Saving and Loading Models

In this tutorial, we shall discuss how to save and load models in PyTorch. This is an essential practice as it enables us to save our progress during training, re-use models, and share models with others.

Why Save and Load Models?

During the training of a deep learning model, there are chances that the process might get interrupted, or the model might start overfitting after a certain number of epochs. To prevent such scenarios, we save the model at regular intervals, also known as checkpoints. Furthermore, once the model is trained, we can save it for future use without having to train it again.

Saving Models in PyTorch

In PyTorch, we primarily save the model's state_dict (short for state dictionary). The state_dict is a Python dictionary object that maps each layer in the model to its trainable parameters (weights and biases). Let's look at how to do this.

# Assuming model is an instance of a PyTorch neural network
torch.save(model.state_dict(), 'model.pth')

Here 'model.pth' is the name of the saved model file. You can choose any name you like.

Loading Models in PyTorch

To load a model, we first need to initialize an instance of the same network structure. Then we load the state_dict into this instance.

# Assuming model is an instance of the same network structure
model.load_state_dict(torch.load('model.pth'))

Remember, the structure of the model used for loading should be the same as the one used for saving.

Saving & Loading a General Checkpoint for Inference and/or Resuming Training

For more flexibility, we can save more than just the model's state_dict. It can be useful to save the optimizer's state_dict, epochs, scores, etc. This information can help resume training later from the same point.

# Assuming optimizer is an instance of a PyTorch optimizer
checkpoint = {
'epoch': epoch,
'model_state_dict': model.state_dict(),
'optimizer_state_dict': optimizer.state_dict(),
'loss': loss,
# Other possible items could be learning rate scheduler's state_dict, scores, etc.
}
torch.save(checkpoint, 'checkpoint.pth')

To load:

checkpoint = torch.load('checkpoint.pth')
model.load_state_dict(checkpoint['model_state_dict'])
optimizer.load_state_dict(checkpoint['optimizer_state_dict'])
epoch = checkpoint['epoch']
loss = checkpoint['loss']

Saving & Loading Model across Devices

When loading a model on a different device than the one it was trained on, you need to remap the storage location for the model's parameters.

For example, to load a model trained on GPU to CPU:

device = torch.device('cpu')
model = Model() # Initialize model
checkpoint = torch.load('checkpoint.pth', map_location=device)
model.load_state_dict(checkpoint['model_state_dict'])

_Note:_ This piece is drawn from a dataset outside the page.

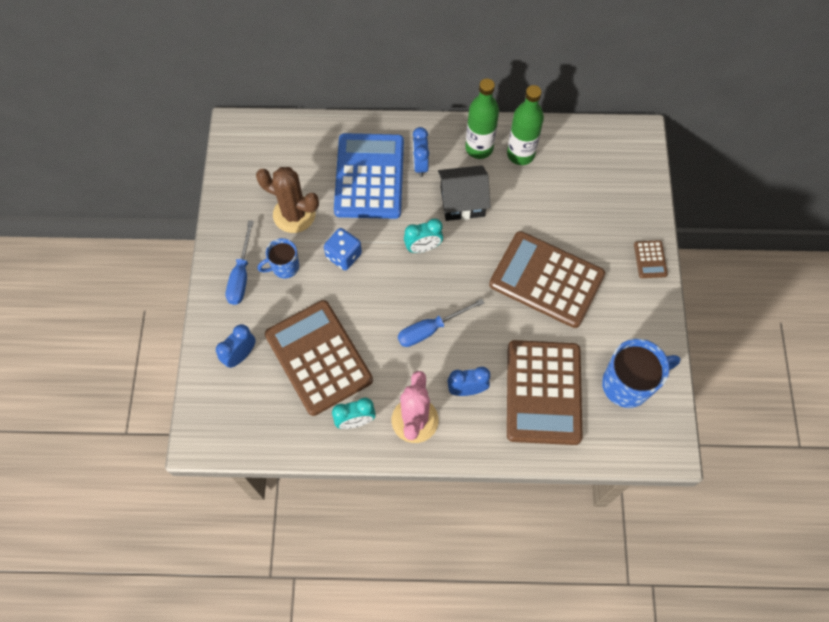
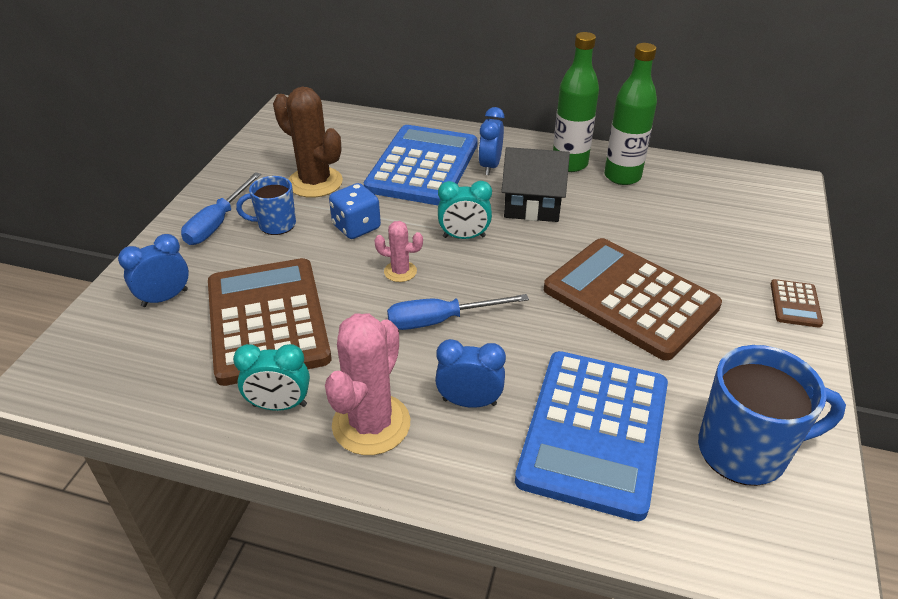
camera: 15 degrees right, 25 degrees down
brown calculator [507,340,583,445] -> blue calculator [515,351,668,521]
none -> pink cactus [374,221,423,282]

To load a model trained on CPU to GPU:

device = torch.device("cuda")
model = Model() # Initialize model
checkpoint = torch.load('checkpoint.pth')
model.load_state_dict(checkpoint['model_state_dict'])
model.to(device) # Move model parameters to GPU

And that's it! You should now be familiar with saving and loading models in PyTorch. This practice is crucial in deep learning, whether you're conducting experiments, fine-tuning a model, or deploying it into production. Happy learning!